Understand that “winning” is also a misnomer. No one really wins a family law case – you’re splitting up stuff – no one gets to keep it all. BUT… it’s even worse to give a random individual (read “JUDGE”) power over partitioning your progeny and property, especially when that person doesn’t know what you’ve been through and gives you a few hours to explain years of information. Let a mediator talk with you and get your offers back and forth. You don’t even have to be in the same room with that “other” person, and you can each have your own attorneys with you, too, for legal advice. Keep the ultimate decisions of your case in your hands; create the agreement yourself. You’ll be proud of the work you accomplish.

Andrew M. Lloyd, Managing Attorney at Lloyd Law Firm, is a certified Mediator and encourages the use of mediation and collaboration for his clients due to the benefits of beginning their new ‘single’ life with compromising agreements, a foundation that is crucial in the ongoing lives of the parties as they inevitably associate in the future.

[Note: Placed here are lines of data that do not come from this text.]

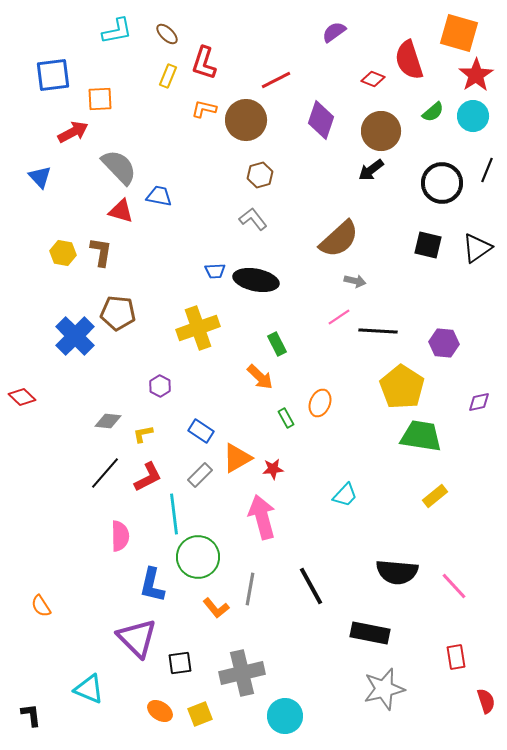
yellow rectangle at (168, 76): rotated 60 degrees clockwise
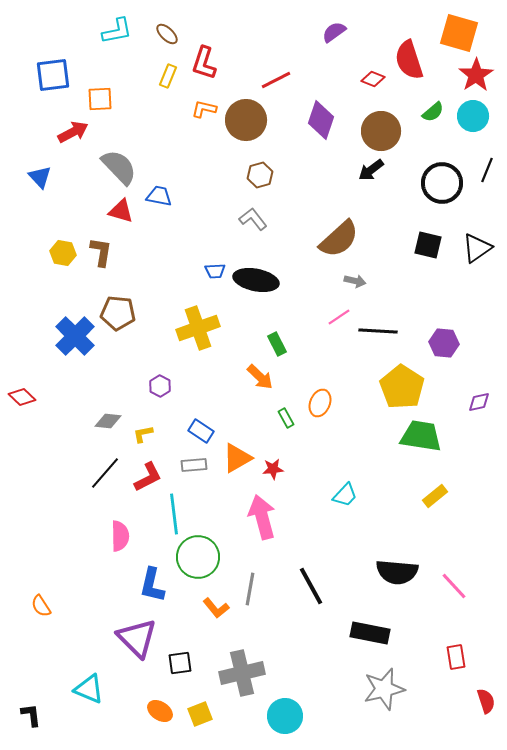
gray rectangle at (200, 475): moved 6 px left, 10 px up; rotated 40 degrees clockwise
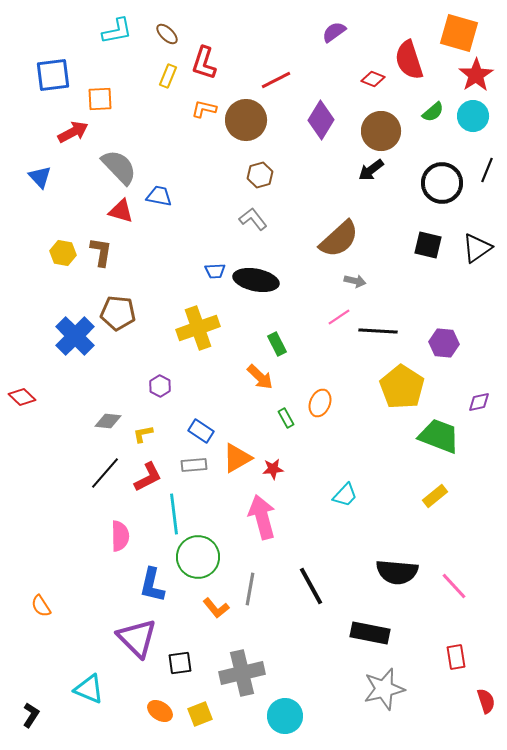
purple diamond at (321, 120): rotated 12 degrees clockwise
green trapezoid at (421, 436): moved 18 px right; rotated 12 degrees clockwise
black L-shape at (31, 715): rotated 40 degrees clockwise
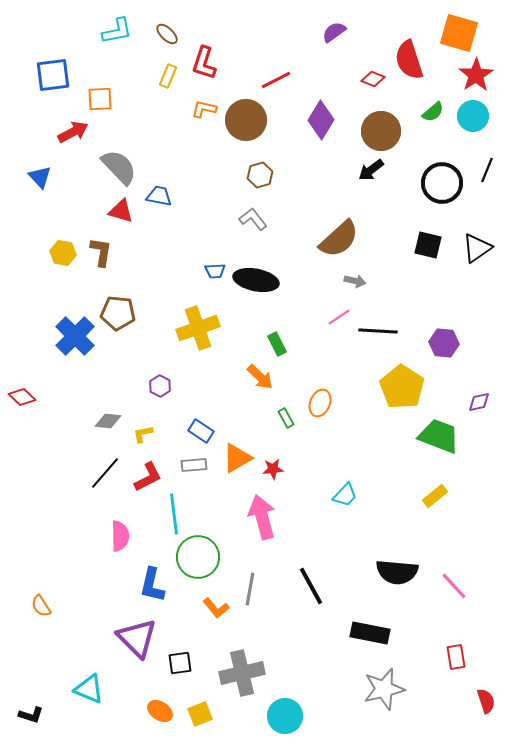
black L-shape at (31, 715): rotated 75 degrees clockwise
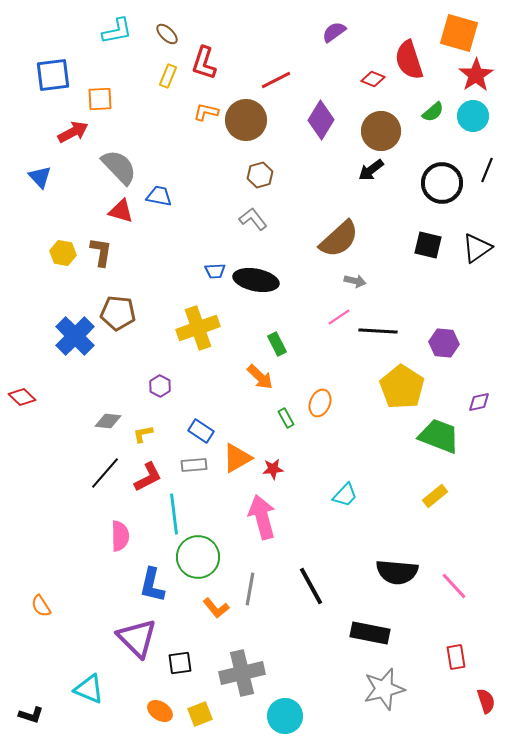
orange L-shape at (204, 109): moved 2 px right, 3 px down
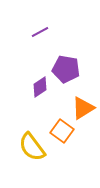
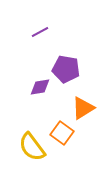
purple diamond: rotated 25 degrees clockwise
orange square: moved 2 px down
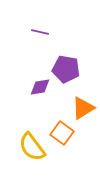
purple line: rotated 42 degrees clockwise
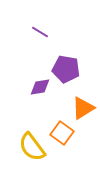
purple line: rotated 18 degrees clockwise
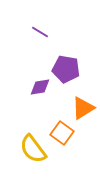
yellow semicircle: moved 1 px right, 2 px down
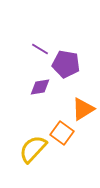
purple line: moved 17 px down
purple pentagon: moved 5 px up
orange triangle: moved 1 px down
yellow semicircle: rotated 80 degrees clockwise
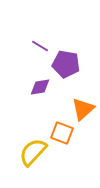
purple line: moved 3 px up
orange triangle: rotated 10 degrees counterclockwise
orange square: rotated 15 degrees counterclockwise
yellow semicircle: moved 3 px down
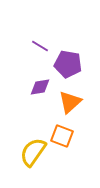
purple pentagon: moved 2 px right
orange triangle: moved 13 px left, 7 px up
orange square: moved 3 px down
yellow semicircle: rotated 8 degrees counterclockwise
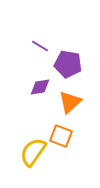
orange square: moved 1 px left
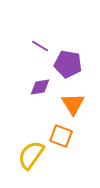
orange triangle: moved 3 px right, 2 px down; rotated 20 degrees counterclockwise
yellow semicircle: moved 2 px left, 3 px down
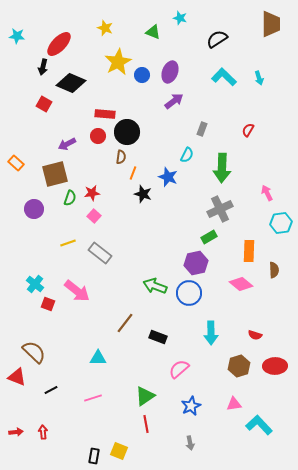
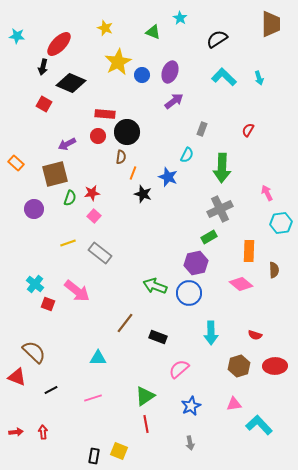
cyan star at (180, 18): rotated 16 degrees clockwise
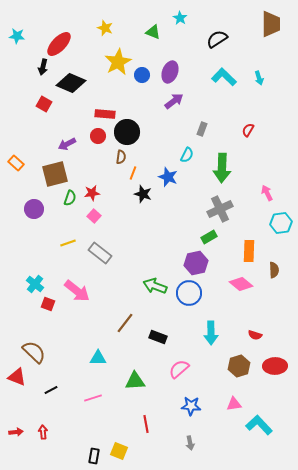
green triangle at (145, 396): moved 10 px left, 15 px up; rotated 30 degrees clockwise
blue star at (191, 406): rotated 30 degrees clockwise
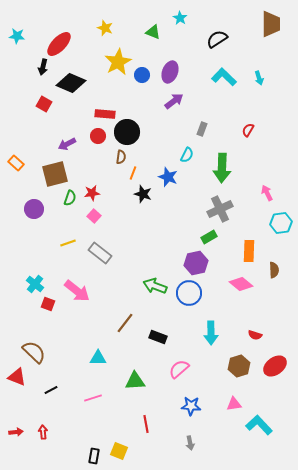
red ellipse at (275, 366): rotated 35 degrees counterclockwise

As to collaboration, Mr. Lloyd has also received the requisite training in this field. Collaboration is a process whereby both divorcing spouses determine early on NOT to go to court. They essentially each hire an attorney to represent them, in addition to a neutral mental health specialist (to aid with communication) and a neutral financial planner (to assist in maximizing property and monetary benefits). These four professionals then meet with the parties jointly in three to four sessions, of about 2 hours each, and a few offline sessions. ALL the parties and professionals are working to reach the joint interests of both parties to capitalize on their true interests for their family’s future, despite the divorce. Instead of paying professionals to fight each other, the divorcing couple pays the professionals to work with other to strategize plans to take full advantage of the couple’s property, assets, possessions, and custody issues.